Flying through almost nothing
toward a planet freshly imprinted
with Australopithecus tracks,
a photon takes one path if it is observed
by earthly instruments in 2002 C.E.,
another if it is not. Thus our current techno-futzing
determines the photon’s past.
Ruminating upon a world
slung between counterintuitive particles,
physicist John Wheeler postulates
that the cosmos beyond our perceived horizon
is a kind of cloud as yet unresolved,
that the universe exists only, he says,
“with somebody to look at it.”
Photons rain unobserved on Gustarz,
crouched at his first dig, sweating into
a crease in the dirt as he patiently makes it deeper.
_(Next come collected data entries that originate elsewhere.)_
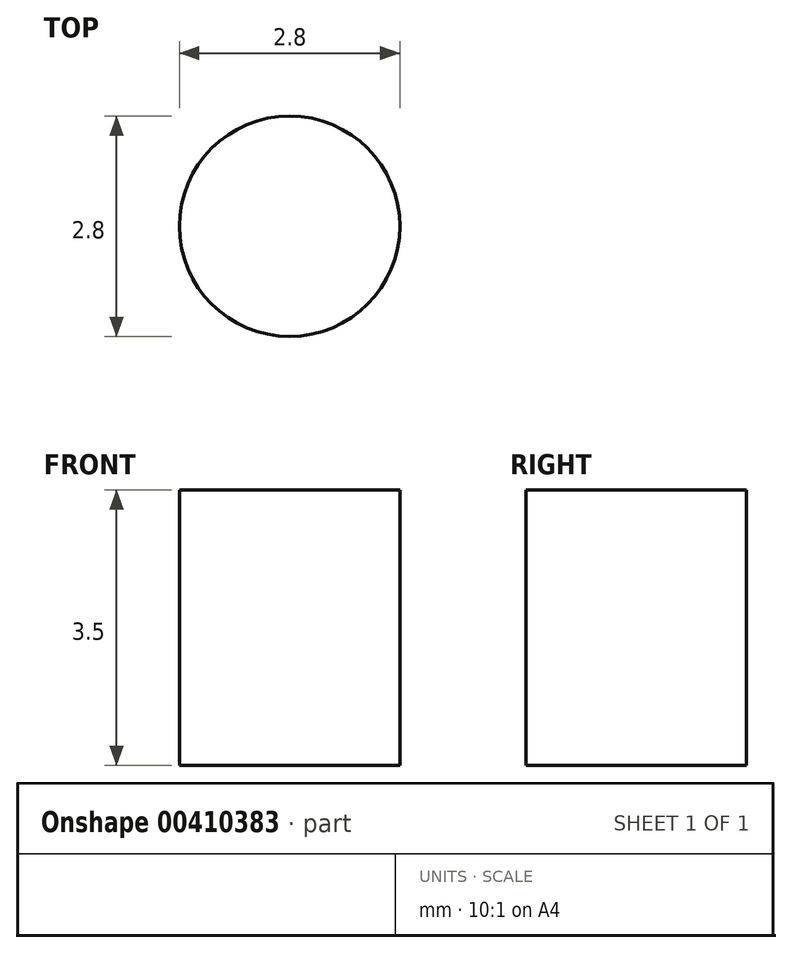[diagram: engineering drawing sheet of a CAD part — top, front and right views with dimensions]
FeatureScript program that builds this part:
annotation { "Feature Type Name" : "Feature", "Feature Type Description" : "" }
export const myFeature = defineFeature(function(context is Context, id is Id, definition is map)
    precondition{}
    {
        {
            var Q0;
            Q0=qCreatedBy(makeId("Top.planeOp"),FACE);
            var sketch = newSketch(context, id + "F0", { "sketchPlane" : qUnion([Q0])});
            skCircle(sketch, "E0", {"center": v(0, 0) * mm, "radius": 1.4 * mm});
            skSolve(sketch);
        }
        {
            var Q0;
            Q0 = qSketchRegion(id + "F0", true);
            extrude(context, id + "F1", {"entities" : qUnion([Q0]), "depth" : 3.5 * mm});
        }
    });
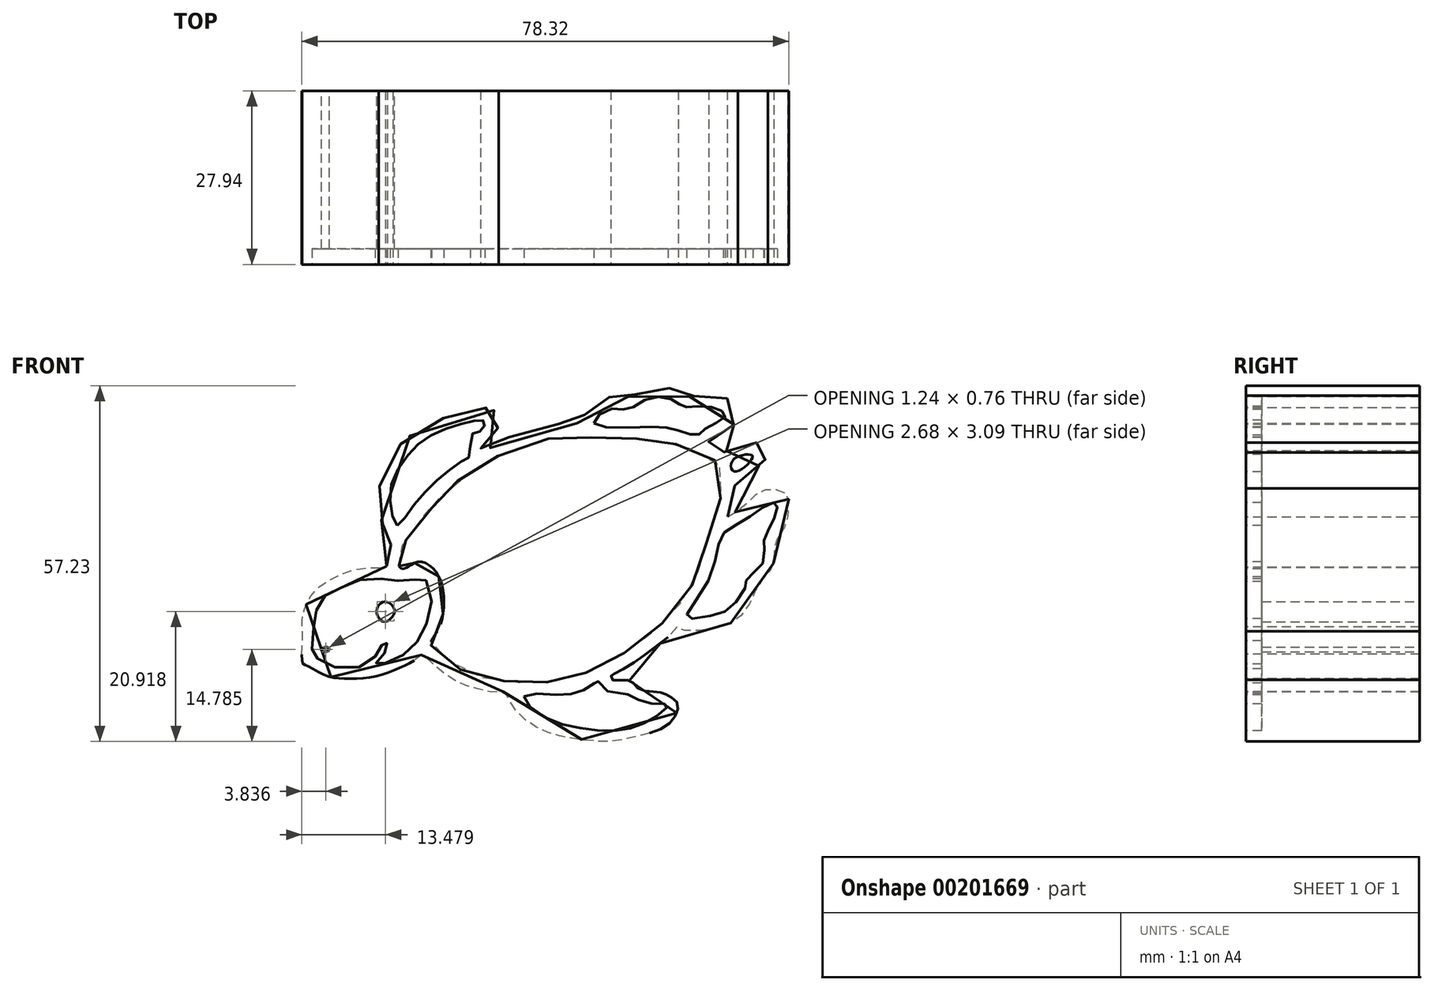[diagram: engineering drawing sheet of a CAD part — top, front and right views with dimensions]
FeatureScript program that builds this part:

Perhaps today he will unearth
yet another crushed oil lamp.
Everything they are here for, he thinks,
is fragmented, altered, spoiled, allusive—
except the blank sort-of-stela he found last week.
People lived here, his ancestors maybe,
but the tender parts are gone, the smells,
the sounds, the binding threads. Of course
he began with dreams of gold. Now he’d be
excited by a lousy unbroken pot.
“Still and all,” McPartland says if anyone grumbles,
“it’s needful, all of it needful.”
When, rarely, he isn’t busy, he picks up
a pebble and rolls it around in one hand.
He spent last night assembling pieces
the size of his little fingernail
into half a clay vessel. Gustarz
noticed his tent walls glowing at dawn, stepped in,
and saw him regarding the thing with a look
of stern love, as one might a son.
In a city absorbed by the kingdom of Nab,
here stood a temple to an ancient deity
of whom is known no myth, no image,
only that it was called A’a, and oldest.
McPartland theorizes that the cult
dwindled to nothing in a time of plague.
At its height, this wasn’t the richest of Nabbite temples,
but its sanctuary was painted in many colors,
lit, it seems, with hundreds of lamps.
Besides the lamps and flecks of paint
they don’t have much: a partial floor plan,
and, in the maze of little rooms
behind the large one, the monolith
that Gustarz found, 1.5 meters tall,
which so far has told them nothing.
Its surface isn’t even carved,
just naturally eroded, even the deep pits
near the top that, though lopsided,
strike everyone who sees them as two sad eyes. Later,
Jusuf and Keram will find a cache
of arthritic bones, one of several burials:
For the first time in four thousand years,
light will fall on the bundled remains
of A’a-mnek, priest of A’a, the One Who Watches.